“Cuando te pones esas cuatro letras, CUBA, en el pecho, significa mucho. Es muy emotivo. Para mí, también se trata de mi papá. Jugar por Cuba era su sueño para mí. Me dijo que, si alguna vez tenía la oportunidad, debía aprovecharla. Esa es una de las principales razones por las que estoy jugando mi segundo Clásico Mundial de Béisbol”.
Desde pequeño, Yoán Moncada aprendió el juego de su padre, Manuel, y pasaba sus días persiguiendo pelotas de béisbol.
“Mi papá era muy bueno en el béisbol”, dijo Moncada. “Pero después de graduarse de la escuela secundaria, decidió no continuar en la liga doméstica y en su lugar siguió una carrera como ingeniero. Me enseñó todo sobre el juego y me ayudó a dar mis primeros pasos”.
El Clásico también genera una gran atención en todo el país, atrayendo las miradas de aficionados dentro y fuera de la isla. Para los seguidores jóvenes, especialmente los niños que sueñan con jugar, el equipo nacional de Cuba representa orgullo y posibilidad.
Con esa admiración también llegan expectativas. La presión es real, pero también lo es la motivación que brinda.
“Es muy importante jugar para el equipo y también para nosotros mismos”, afirmó Moncada.
Moncada debutó en las Grandes Ligas con los Medias Rojas a los 21 años antes de pasar ocho temporadas con los Medias Blancas. Tuvo una campaña de despegue en 2019, con línea ofensiva de .315/.367/.548, 25 jonrones y un OPS de .915, terminando en el puesto 21 en la votación al JMV de la Liga Americana. En las temporadas siguientes, las lesiones han limitado su disponibilidad y afectado su producción.
Su padre, quien se llenó de alegría cuando Moncada llegó a las Grandes Ligas, continúa siguiendo la carrera de su hijo a la distancia, viendo los juegos en línea y ofreciéndole consejos cuando puede. Aún no ha podido verlo jugar en persona.
“Nunca ha venido aquí a verme jugar en persona. Espero que algún día pueda venir, pero es un proceso. Mi mamá y mi hermana menor también están en Cuba”, dijo Moncada, con una leve sonrisa en el rostro.
Cada temporada baja, Moncada regresa a Cuba por aproximadamente un mes. Pasa tiempo con su familia y disfruta comidas caseras y conversaciones interminables sobre béisbol. Es su reinicio, una oportunidad para recargar energías antes del desgaste de otra campaña.
Como preparación para el Clásico, la selección de Cuba disputará un par de juegos de exhibición contra los Reales y los Rojos en Arizona antes de viajar a Puerto Rico. Aunque los jugadores pasan la mayor parte del año compitiendo en distintos países y para diferentes organizaciones, se mantienen en contacto constante a través de un grupo de chat. Desde coordinar horarios de entrenamiento hasta organizar cenas de equipo, el chat se ha convertido en un espacio para fortalecer la química, con bastante humor incluido.

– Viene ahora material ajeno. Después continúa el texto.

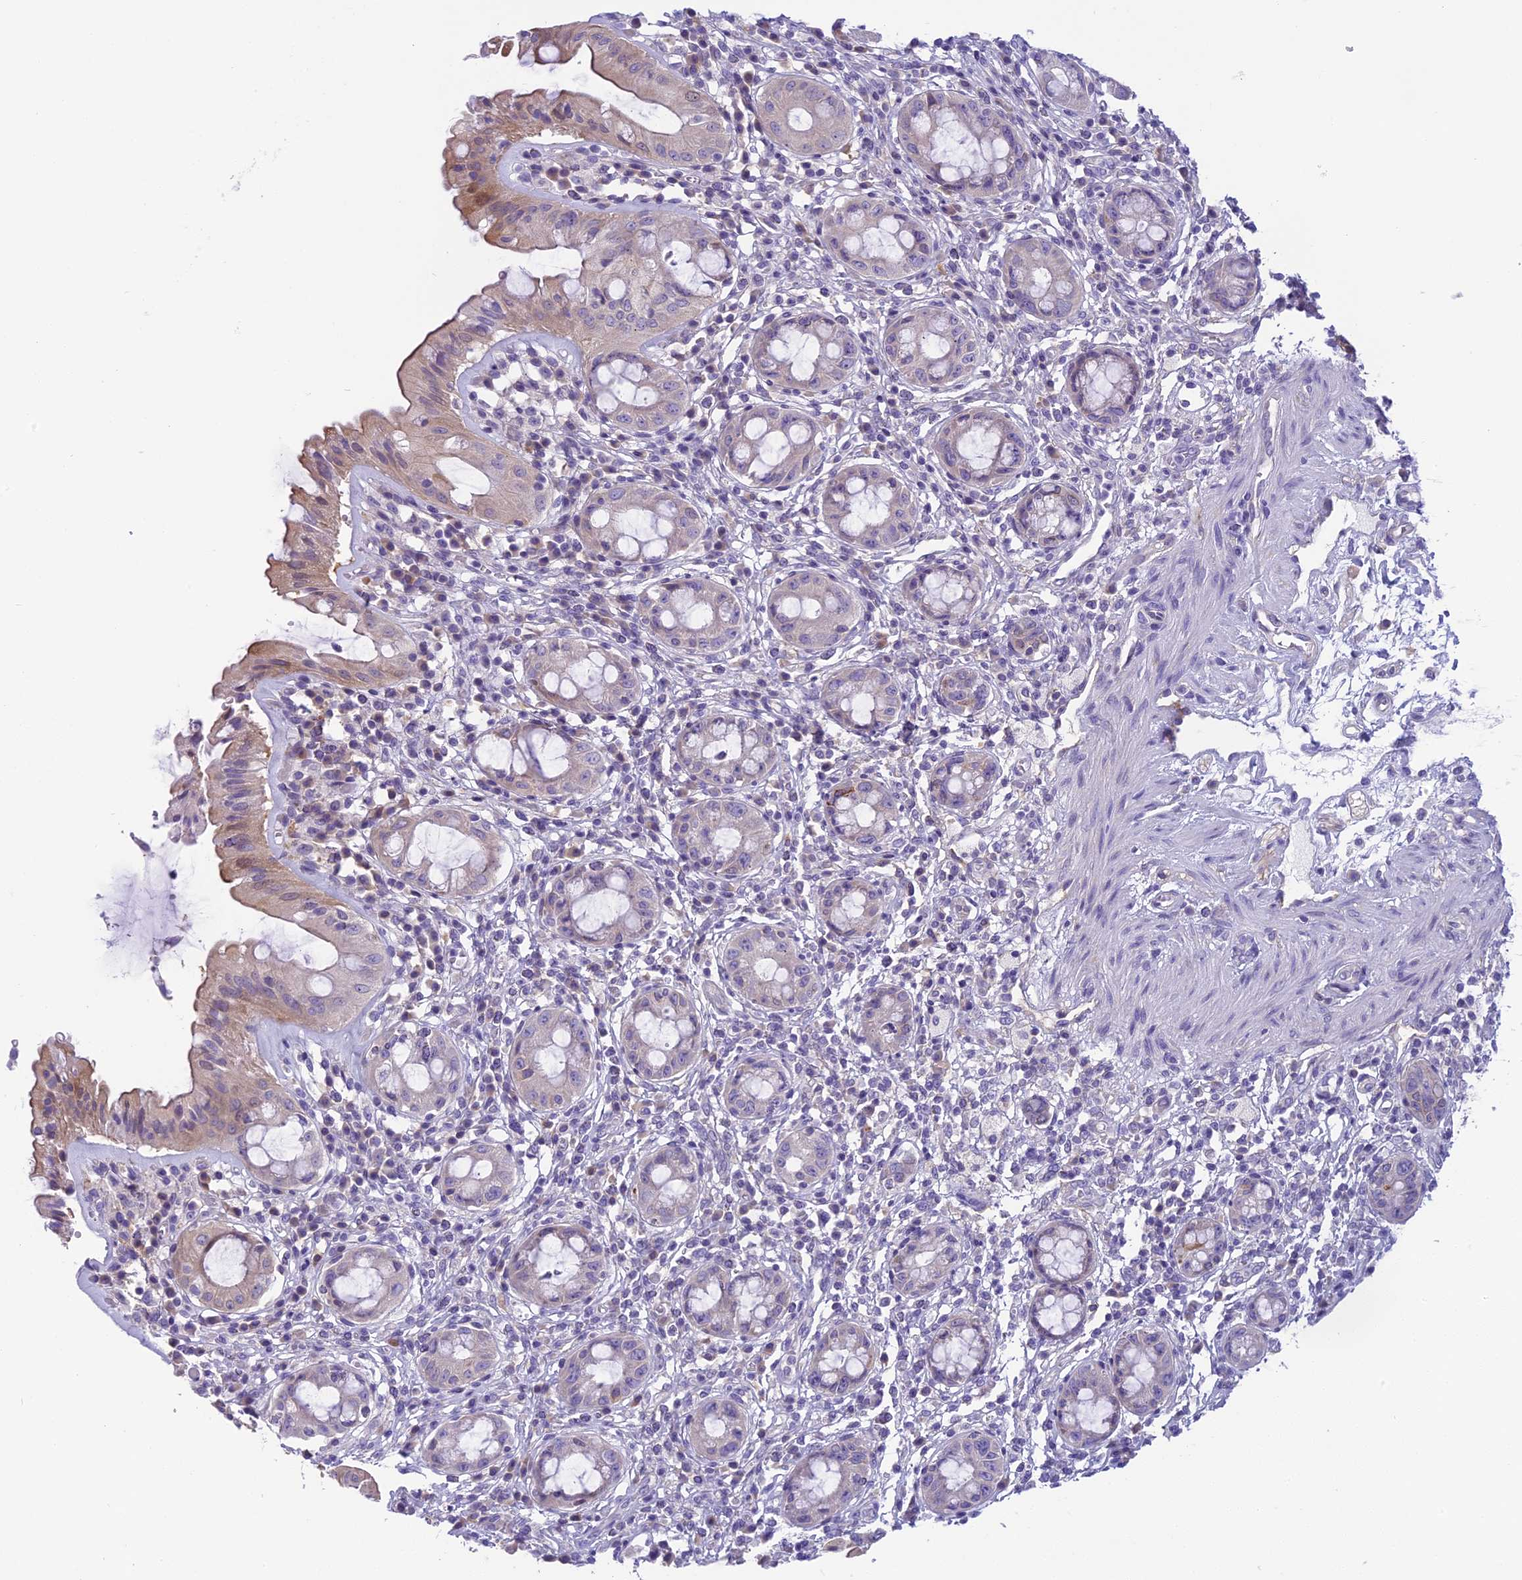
{"staining": {"intensity": "weak", "quantity": "25%-75%", "location": "cytoplasmic/membranous"}, "tissue": "rectum", "cell_type": "Glandular cells", "image_type": "normal", "snomed": [{"axis": "morphology", "description": "Normal tissue, NOS"}, {"axis": "topography", "description": "Rectum"}], "caption": "This photomicrograph exhibits immunohistochemistry (IHC) staining of normal human rectum, with low weak cytoplasmic/membranous staining in about 25%-75% of glandular cells.", "gene": "ARHGEF37", "patient": {"sex": "female", "age": 57}}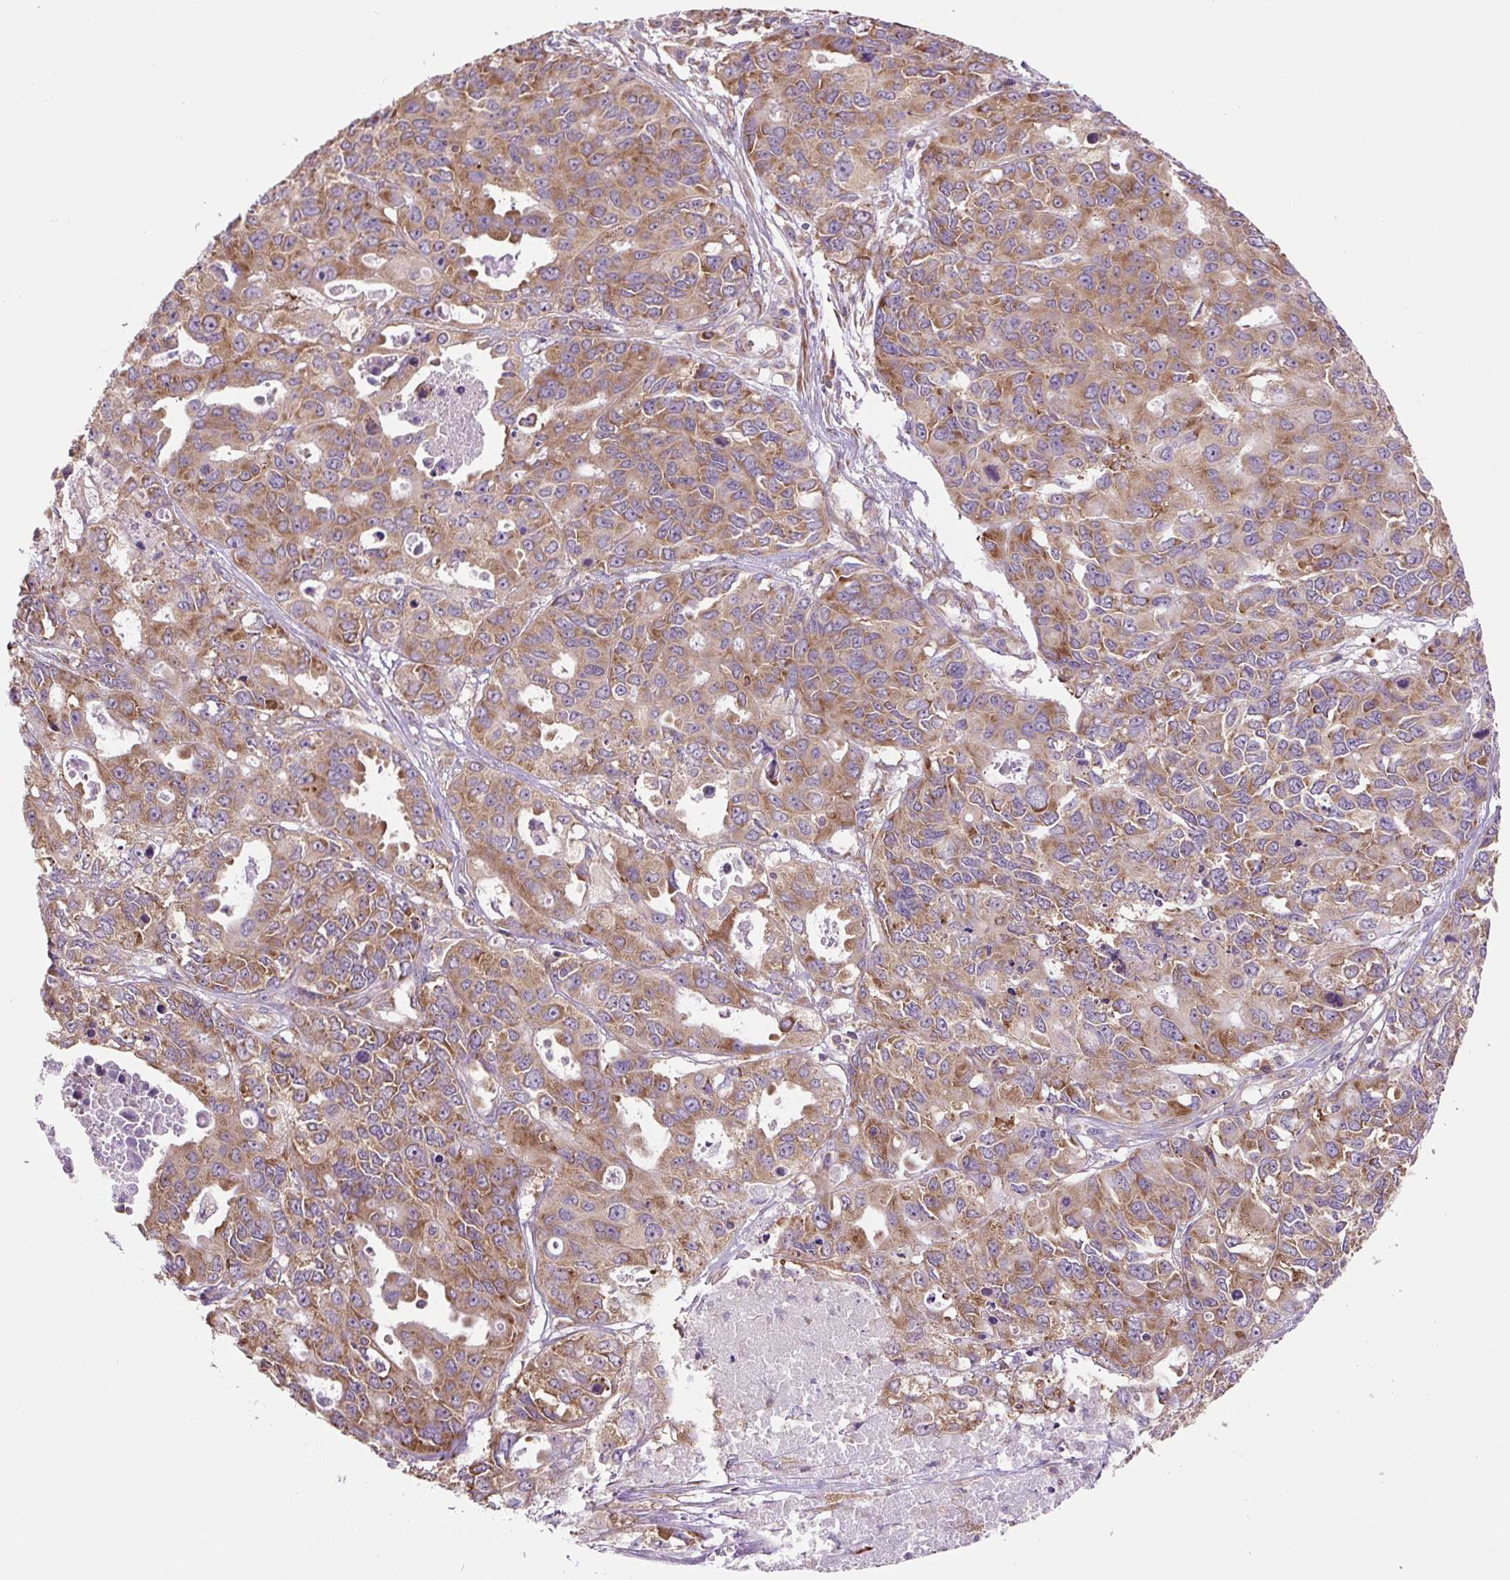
{"staining": {"intensity": "moderate", "quantity": ">75%", "location": "cytoplasmic/membranous"}, "tissue": "endometrial cancer", "cell_type": "Tumor cells", "image_type": "cancer", "snomed": [{"axis": "morphology", "description": "Adenocarcinoma, NOS"}, {"axis": "topography", "description": "Uterus"}], "caption": "A micrograph of endometrial cancer stained for a protein shows moderate cytoplasmic/membranous brown staining in tumor cells.", "gene": "RPS23", "patient": {"sex": "female", "age": 79}}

Aunque gran parte de la atención naturalmente se centra en el contingente de Grandes Ligas, Moncada identifica al zurdo Liván Moinelo como una pieza clave.
“Creo que Moinelo va a ser importante para nosotros”, dijo Moncada. “Ha lanzado en Japón y tiene experiencia en torneos internacionales. Tenemos muchos buenos jugadores. Tal vez no nos consideren el mejor equipo del Clásico, pero nuestra mentalidad es ganar juegos. Eso es lo que importa”.
El mejor resultado de Cuba en la historia del torneo fue en la edición inaugural de 2006, cuando llegó al juego por el campeonato. En el torneo más reciente, el equipo avanzó hasta las semifinales. Esta vez, el objetivo es llegar aún más lejos.
“Disfrutas momentos como cantar el himno nacional. Es un torneo corto, así que cada juego importa, y la meta es llegar a la final y ganar. Yo solo trato de disfrutar cada juego y cada oportunidad que tengo”, expresó Moncada.
Respaldado por su experiencia en las Grandes Ligas, el orgullo de representar a su país, el vínculo que comparte con sus compañeros y el apoyo de su familia, Moncada vuelve a subir al escenario global con Cuba en el pecho.